Whether it’s Tami Haught, who was key to getting Iowa to remove people living with HIV from the sex offender registry in 2014, or Barb Cardell, who advocated successfully in Colorado for the elimination of mandatory HIV testing for people arrested for sex work and the removal of felony charges from someone living with HIV convicted of sex work, or Naina Khanna and other members of Positive Women’s Network–USA, who worked to reduce sex work charges for women with HIV from felonies to misdemeanors, women living with HIV have been guiding the movement against HIV criminalization for years.
And that doesn’t even include advocates living in states that have yet to reform their laws, like Indiana, Georgia and Ohio.
So in 2015, when Moore testified before the Tennessee Statehouse to advocate for people placed on the sex offender registry to be able to have themselves removed if they had been sex trafficked, raped or abused, she was part of a bigger sisterhood. But it came at a price. She went back to her old coping mechanism. She relapsed. It was the first time, she says, that she knew what it was like to lose everything because “before, I had nothing.”
In the last seven years, though, Moore has held on to her recovery with both hands.
“I grew up,” she says. “It was like, literally, wisdom overnight.”
Now, she’s stepping into advocacy again. She is part of a complaint filed by The Center for HIV Law and Policy asking the Department of Justice to investigate HIV criminal statutes in Tennessee and Ohio. And it looks like the tide is turning.
In 2016, the Association of Nurses in AIDS Care released the first clinical guidelines on addressing HIV criminalization, and the American Psychological Association officially came out against HIV criminalization laws. This was followed by a consensus statement issued in 2018 by the world’s premier HIV scientists and clinicians arguing that laws should be revised to reflect the actual science of HIV transmission.

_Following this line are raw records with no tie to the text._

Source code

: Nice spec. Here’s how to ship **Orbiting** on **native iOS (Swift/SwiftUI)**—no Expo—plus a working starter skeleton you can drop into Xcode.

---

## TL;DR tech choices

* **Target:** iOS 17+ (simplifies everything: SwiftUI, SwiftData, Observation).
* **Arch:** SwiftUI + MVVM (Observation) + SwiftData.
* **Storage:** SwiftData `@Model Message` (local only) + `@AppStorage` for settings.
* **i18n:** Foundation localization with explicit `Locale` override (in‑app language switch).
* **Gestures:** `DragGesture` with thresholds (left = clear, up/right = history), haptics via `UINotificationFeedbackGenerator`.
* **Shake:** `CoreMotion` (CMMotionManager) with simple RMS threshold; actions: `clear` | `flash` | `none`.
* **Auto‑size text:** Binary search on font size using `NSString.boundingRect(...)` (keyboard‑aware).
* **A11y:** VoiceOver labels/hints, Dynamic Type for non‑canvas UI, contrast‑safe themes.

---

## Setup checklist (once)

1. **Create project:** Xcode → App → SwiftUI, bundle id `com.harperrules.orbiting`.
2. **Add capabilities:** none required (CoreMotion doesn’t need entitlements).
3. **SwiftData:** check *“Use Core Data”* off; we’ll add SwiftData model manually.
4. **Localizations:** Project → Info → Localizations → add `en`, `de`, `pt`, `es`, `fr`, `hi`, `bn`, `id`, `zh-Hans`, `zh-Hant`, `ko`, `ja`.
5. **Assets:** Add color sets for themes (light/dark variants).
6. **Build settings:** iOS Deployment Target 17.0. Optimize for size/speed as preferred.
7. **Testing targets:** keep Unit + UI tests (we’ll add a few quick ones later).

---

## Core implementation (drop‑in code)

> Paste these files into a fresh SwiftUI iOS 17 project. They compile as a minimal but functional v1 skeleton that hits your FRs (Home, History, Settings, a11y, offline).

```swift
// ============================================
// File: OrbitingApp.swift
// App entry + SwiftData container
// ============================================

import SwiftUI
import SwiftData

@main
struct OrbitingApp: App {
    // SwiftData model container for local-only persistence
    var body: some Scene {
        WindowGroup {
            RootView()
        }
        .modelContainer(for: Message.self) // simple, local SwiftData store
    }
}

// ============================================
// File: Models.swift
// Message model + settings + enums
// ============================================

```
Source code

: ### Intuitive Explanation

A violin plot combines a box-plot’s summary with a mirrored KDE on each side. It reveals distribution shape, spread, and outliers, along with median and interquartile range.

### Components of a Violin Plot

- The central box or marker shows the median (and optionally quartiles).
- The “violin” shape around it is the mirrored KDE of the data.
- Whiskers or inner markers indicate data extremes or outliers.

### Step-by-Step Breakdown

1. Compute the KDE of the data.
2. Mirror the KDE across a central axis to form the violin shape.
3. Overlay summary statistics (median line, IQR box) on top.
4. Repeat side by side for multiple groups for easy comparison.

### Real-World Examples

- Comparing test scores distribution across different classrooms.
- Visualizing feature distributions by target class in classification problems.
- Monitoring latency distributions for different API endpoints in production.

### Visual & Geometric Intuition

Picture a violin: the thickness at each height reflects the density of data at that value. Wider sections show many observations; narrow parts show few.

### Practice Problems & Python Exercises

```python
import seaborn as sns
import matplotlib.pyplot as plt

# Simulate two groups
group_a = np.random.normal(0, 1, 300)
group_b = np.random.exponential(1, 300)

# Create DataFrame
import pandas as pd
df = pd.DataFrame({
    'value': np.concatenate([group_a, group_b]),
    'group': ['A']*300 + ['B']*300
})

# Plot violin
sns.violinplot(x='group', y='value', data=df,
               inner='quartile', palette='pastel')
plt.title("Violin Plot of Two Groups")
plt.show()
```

The following year, the American Medical Association came out against the laws. Now, the Centers for Disease Control and Prevention’s website has a page dedicated to how HIV criminalization laws are inconsistent with the national effort to reduce new HIV transmissions by 90% by 2030.
For Moore, being removed from the sex offender registry at the end of 2021 was bittersweet. The aftereffects linger, she says, and she still thinks about how Tennessee’s law might be different had she been able to tolerate “the uncomfortable second” that comes with the overwhelming urge to hide in just one more inhalation on a crack pipe.
As written, the law requires people seeking removal from the list to prove that they were abused, raped or otherwise sex trafficked in order to gain their freedom. Courts can require trials that force women to come up with proof of the abuse.
Now, Moore says she’s on a new healing journey, with the registry behind her. She will continue to pick through the traumatic effects of surviving her childhood and living with the stigma of the registry. Still, when she sees her daughter playing in her own room, surrounded by all the things she didn’t have growing up, in an apartment Moore pays for with a job she selected, with a car she owns parked outside, she says a sense of peace and happiness comes over her.
“I just want her to be a kid,” she says. “There’s so much time for her heart to be broken by the world we live in right now. I just want her to play with slime and dolls.”